--- START ---

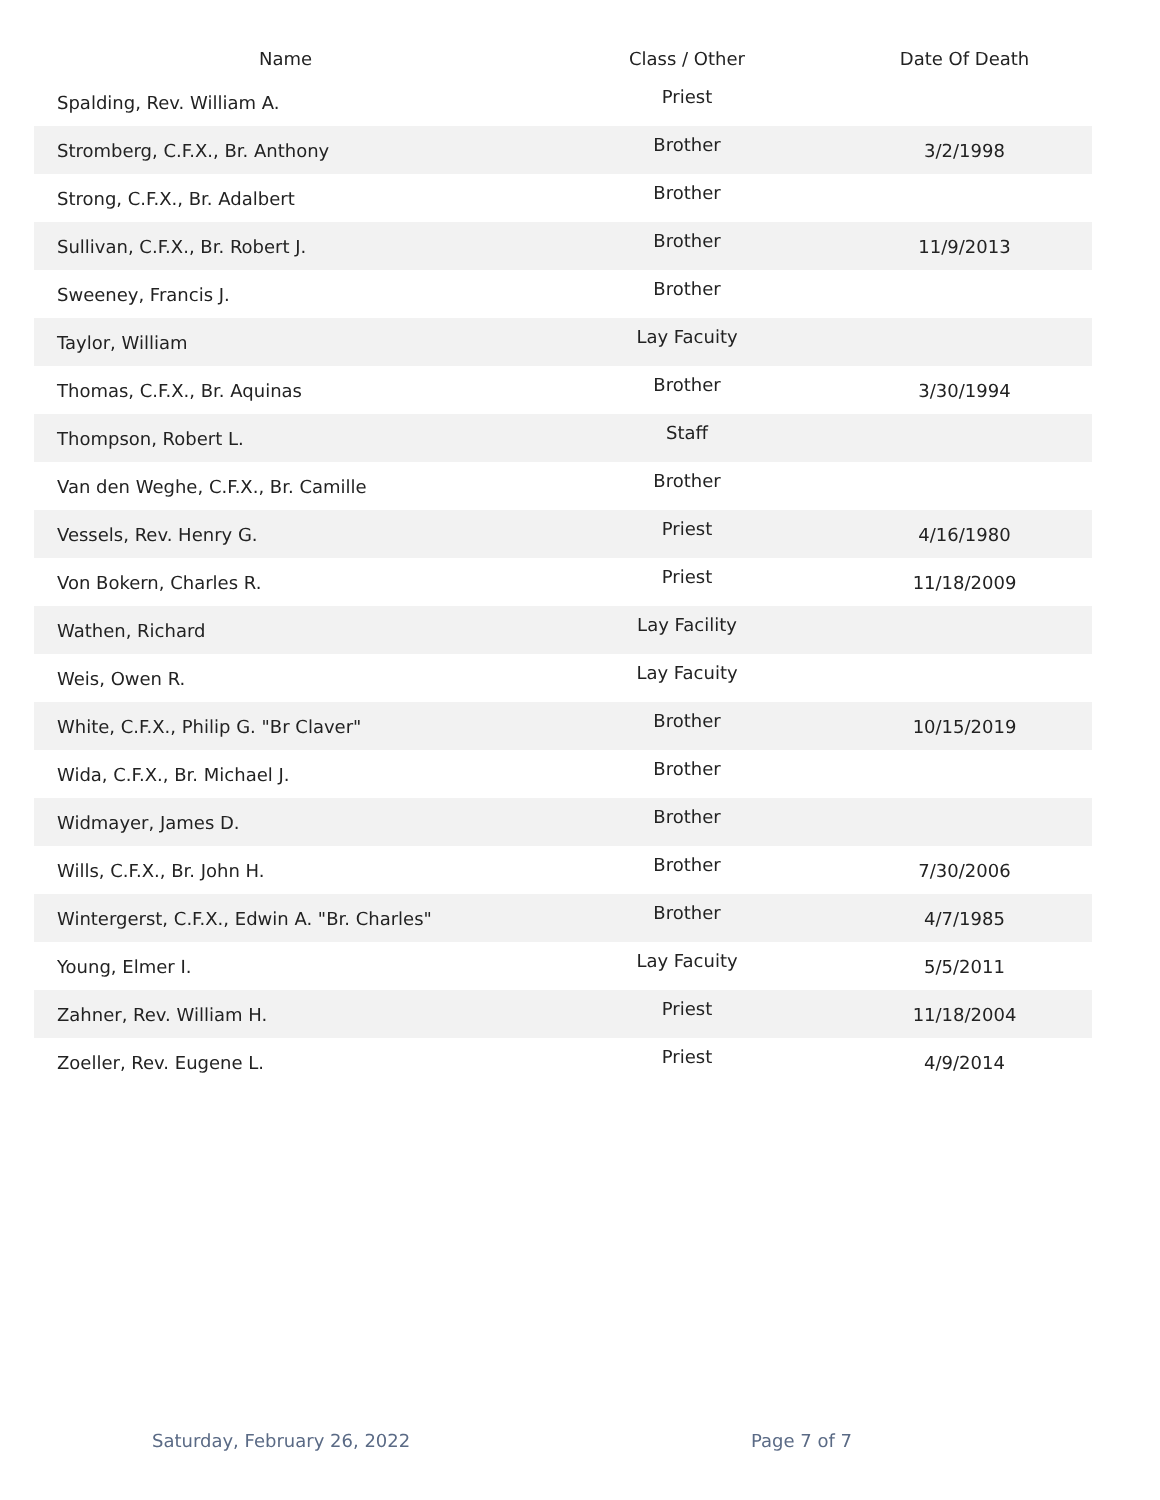| Name | Class / Other | Date Of Death |
| --- | --- | --- |
| Spalding, Rev. William A. | Priest | |
| Stromberg, C.F.X., Br. Anthony | Brother | 3/2/1998 |
| Strong, C.F.X., Br. Adalbert | Brother | |
| Sullivan, C.F.X., Br. Robert J. | Brother | 11/9/2013 |
| Sweeney, Francis J. | Brother | |
| Taylor, William | Lay Facuity | |
| Thomas, C.F.X., Br. Aquinas | Brother | 3/30/1994 |
| Thompson, Robert L. | Staff | |
| Van den Weghe, C.F.X., Br. Camille | Brother | |
| Vessels, Rev. Henry G. | Priest | 4/16/1980 |
| Von Bokern, Charles R. | Priest | 11/18/2009 |
| Wathen, Richard | Lay Facility | |
| Weis, Owen R. | Lay Facuity | |
| White, C.F.X., Philip G. "Br Claver" | Brother | 10/15/2019 |
| Wida, C.F.X., Br. Michael J. | Brother | |
| Widmayer, James D. | Brother | |
| Wills, C.F.X., Br. John H. | Brother | 7/30/2006 |
| Wintergerst, C.F.X., Edwin A. "Br. Charles" | Brother | 4/7/1985 |
| Young, Elmer I. | Lay Facuity | 5/5/2011 |
| Zahner, Rev. William H. | Priest | 11/18/2004 |
| Zoeller, Rev. Eugene L. | Priest | 4/9/2014 |
Saturday, February 26, 2022 Page 7 of 7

--- END ---

* PROBLEM TO WORK ON *
With the line containing "Priest | 4/16/1980 |" as the first and the last line of the records as the final one, print exactly the lines in that span.

* TASK RESULT *
| Vessels, Rev. Henry G. | Priest | 4/16/1980 |
| Von Bokern, Charles R. | Priest | 11/18/2009 |
| Wathen, Richard | Lay Facility | |
| Weis, Owen R. | Lay Facuity | |
| White, C.F.X., Philip G. "Br Claver" | Brother | 10/15/2019 |
| Wida, C.F.X., Br. Michael J. | Brother | |
| Widmayer, James D. | Brother | |
| Wills, C.F.X., Br. John H. | Brother | 7/30/2006 |
| Wintergerst, C.F.X., Edwin A. "Br. Charles" | Brother | 4/7/1985 |
| Young, Elmer I. | Lay Facuity | 5/5/2011 |
| Zahner, Rev. William H. | Priest | 11/18/2004 |
| Zoeller, Rev. Eugene L. | Priest | 4/9/2014 |
Saturday, February 26, 2022 Page 7 of 7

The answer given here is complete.